TIME TO MAKE IT HAPPEN
On the morning of the 400 metres final, having successfully gotten through and winning the first three rounds over the prior three days, I woke up ready to win my first individual Olympic gold medal. I was the overwhelming favourite. Even though I’d be racing against top competitors, including my US team-mate Alvin Harrison, two Jamaicans – Roxbert Martin and Davian Clarke – and Great Britain’s Roger Black, who had also been running well, everyone expected me to win.
I hadn’t lost a 400-metre race since I was in college over six years ago. Still, I never took my competition for granted. I didn’t believe that any of the athletes in the final could beat me, but I was always aware that there’s more to winning a race than being better than the competition. To win races you have to execute, and one little mistake can cost you a race. If something went wrong in this one, would I even be able to race in another four years when the Olympics rolled around again?
On race day I ordered breakfast through room service and began to lay out my uniform, competition number, socks, spikes, music player, headphones, and everything else I would need at the track. Then I sat in my room for the rest of the day visualising almost every scenario that could possibly happen in that final and devising a plan for what I would do in each scenario.
Although we had travelled to the track from the hotel three times prior to the 400 metres final and had gotten the routine down, I wanted to get to the track early, as much to ensure that I was there in plenty of time as to get out of the room. Even though I had always hated waiting all day for a race because I was so ready to run, I usually didn’t allow myself to leave my room until it was time to go to the track. But this time heading out early gave me the illusion that I could make race time come quicker.
Finally it was time. I finished my warm-up and prepared to report to the ‘call room’, a holding room where all athletes in the race are required to report and wait together just before being taken out to the track for the start of the race. Just before walking over, Coach pulled me aside and we prayed together as we had done since I was in college. I had heard other athletes ask God to let them win, which I thought was ridiculous. Coach, however, simply asked God to keep me healthy and, if it was His will, to allow me to run at my best. ‘God blessed me with this talent,’ I thought as the prayer ended. ‘His job is done, and it’s up to me and me alone to win this race.’

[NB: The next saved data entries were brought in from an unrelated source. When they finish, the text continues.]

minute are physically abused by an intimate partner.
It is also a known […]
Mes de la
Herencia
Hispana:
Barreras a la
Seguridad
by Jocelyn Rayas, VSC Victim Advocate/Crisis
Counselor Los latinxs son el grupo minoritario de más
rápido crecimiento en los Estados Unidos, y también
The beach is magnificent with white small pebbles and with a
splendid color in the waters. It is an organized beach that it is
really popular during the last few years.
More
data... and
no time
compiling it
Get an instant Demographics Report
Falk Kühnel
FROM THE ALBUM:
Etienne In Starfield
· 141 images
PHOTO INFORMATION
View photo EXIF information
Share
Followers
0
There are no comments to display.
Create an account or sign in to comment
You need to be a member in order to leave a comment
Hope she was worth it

Coach and I had debated about whether to go for a fast race and possibly a world record in the 400 metres final if I was winning at the halfway point, or to run conservatively since after just a day of rest I had to be ready to run the 200-metre races. The 200 metres would be the more difficult challenge, not only because the competition was tougher but also because it would come after four days of gruelling 400-metre races. ‘The decision is yours,’ Coach said before I got on the bus that would take us from the practice field to the Olympic stadium five minutes away. I ran through both options in my head and thought, ‘Stick to the plan. Don’t get distracted with the opportunity to break a world record. There will be plenty of time for that. Win an individual gold medal.’